**TEXTE CHOISI:**
---*---

En 1970,
Paul McCartney annonce, à peu près au moment de la sortie de son premier album solo (McCartney et sa pochette aux cerises, et ses "Junk" et "Maybe I'm Amazed"), dans un communiqué de presse en forme de questions/réponses (c'est lui qui faisait les deux, et pas un journaliste), qu'il quittait les Beatles, que les Beatles, c'était aussi mort qu'un poisson échoué sur la grêve, que le jour où il serait surpris à rejouer avec les Beatles il pleuvrait de la merde de cachalot sur le Kentucky et en Irlande du Nord. C'est imagé, hein, et vous pensez bien qu'il ne l'a pas dit comme ça (à la question 'les Beatles rejoueront-ils ensemble un jour ?', il répondait d'un 'NON' sec et en majuscules). A ce moment-là, donc, son premier opus solo sort. Mal accueilli par la presse, mais un beau succès commercial. La même année, Ringo, Harrison et Lennon, dans cet ordre, publient aussi leurs albums solo, et le jeu, pour un fan du groupe, est alors de se constituer un album des Beatles virtuel en prenant le meilleur de chaque disque solo (pour le Lennon et le Harrison, c'est difficile, leurs albums étant si réussis...). La même année, évidemment, sort Let It Be, ultime disque des Beatles, enregistré avant Abbey Road (1969) cependant.
The dream is over. En 1969, beaucoup ne voulaient pas y croire ; en 1970, tout le monde a accepté, bon gré mal gré, le fait accompli.
En 1971, Macca sort Ram, son deuxième opus solo, enregistré avec sa femme Linda (officiellement créditée à ses côtés ; on y a vu une pique au couple Lennon/Ono, et de son côté, Lennon se foutra de la gueule de Macca en reprenant, en la parodiant, la pochette de Ram pour une photo de son Imagine de la même année : on remplace le bélier par un gros porc...en 1971, la subtilité et Lennon, ça faisait 48). Encore une fois, le disque est mal accueilli par la presse, et même Ringo dira ne pas aimer (bah alors, Ringo ?). Commercialement, Ram, moins évident que McCartney mais totalement réussi, marchera fort, y compris aux USA. Il sort en mai.

---*---

Enregistrements issus d'une source de données

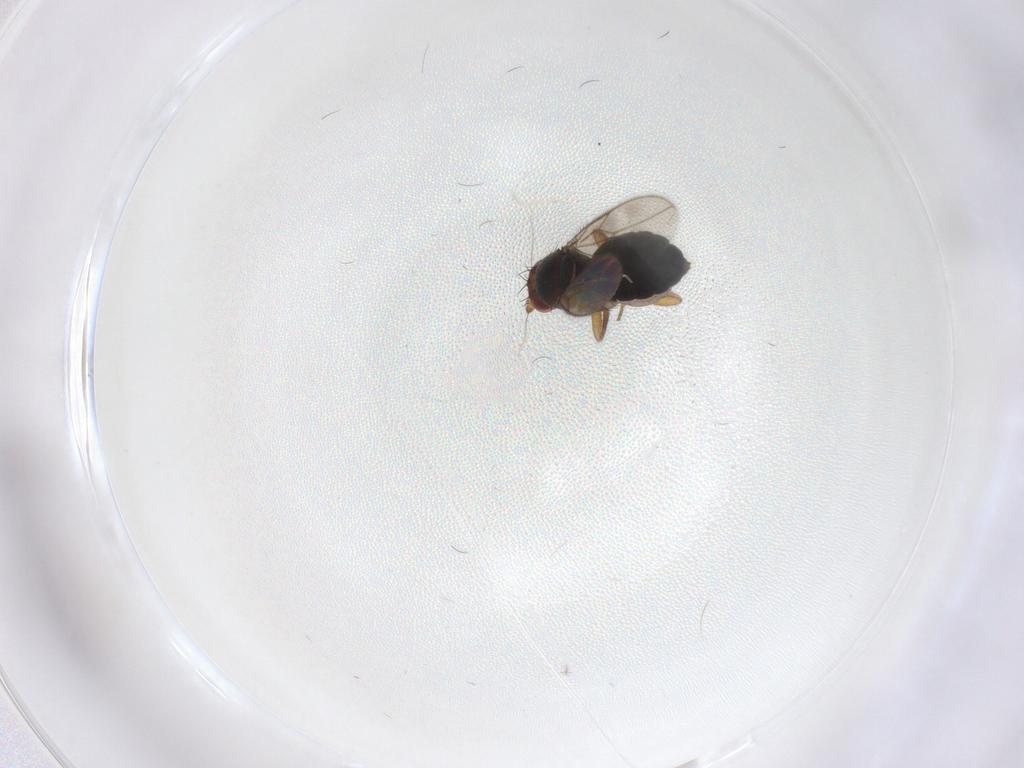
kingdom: Animalia
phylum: Arthropoda
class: Insecta
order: Diptera
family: Sphaeroceridae
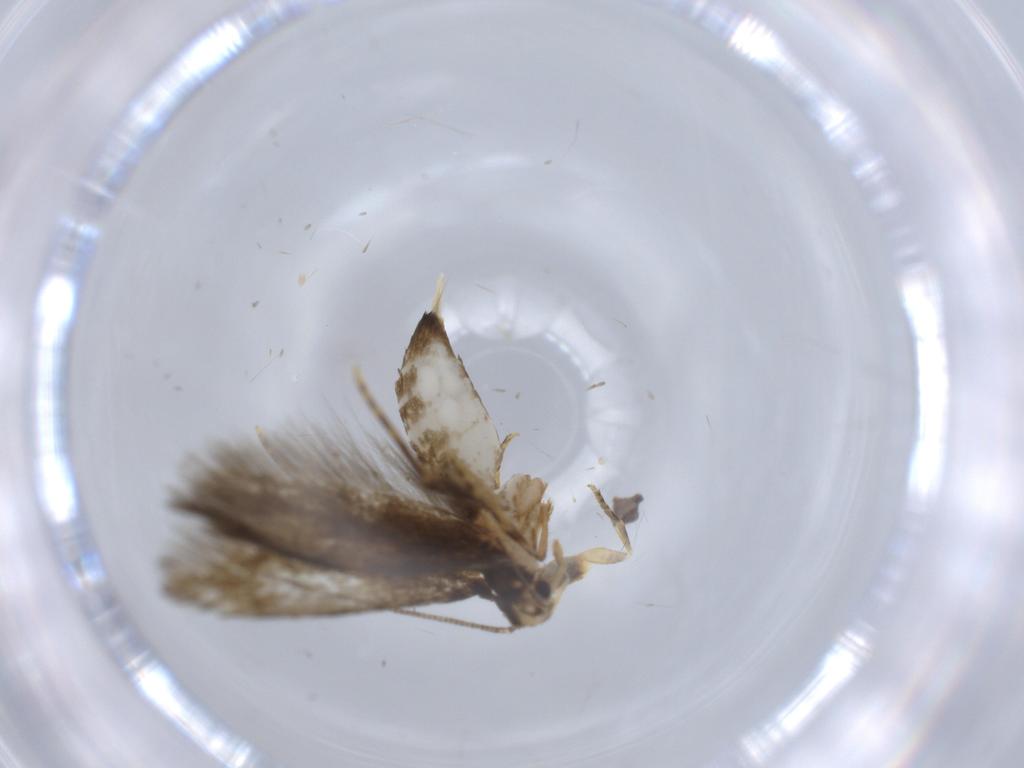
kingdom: Animalia
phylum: Arthropoda
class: Insecta
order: Lepidoptera
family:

---*---

**EXERCICES PROPOSÉS:**
a - Extrayez du texte sur Paul McCartney le passage qui va de « En 1971, Macca » jusqu'à « sort en mai. ».
b - Répondez aux questions suivantes à l'aide du texte sur Paul McCartney.
(i) En quelle année McCartney sort-il Ram ?
(ii) Comment la presse accueille-t-elle son premier album solo ?
(iii) Quel disque le texte présente-t-il comme l'ultime disque des Beatles ?
Ces enregistrements proviennent d'une autre source que le texte.

**RÉSULTATS:**
a -
En 1971, Macca sort Ram, son deuxième opus solo, enregistré avec sa femme Linda (officiellement créditée à ses côtés ; on y a vu une pique au couple Lennon/Ono, et de son côté, Lennon se foutra de la gueule de Macca en reprenant, en la parodiant, la pochette de Ram pour une photo de son Imagine de la même année : on remplace le bélier par un gros porc...en 1971, la subtilité et Lennon, ça faisait 48). Encore une fois, le disque est mal accueilli par la presse, et même Ringo dira ne pas aimer (bah alors, Ringo ?). Commercialement, Ram, moins évident que McCartney mais totalement réussi, marchera fort, y compris aux USA. Il sort en mai.

b -
(i) En 1971.
(ii) Il est mal accueilli par la presse.
(iii) Let It Be.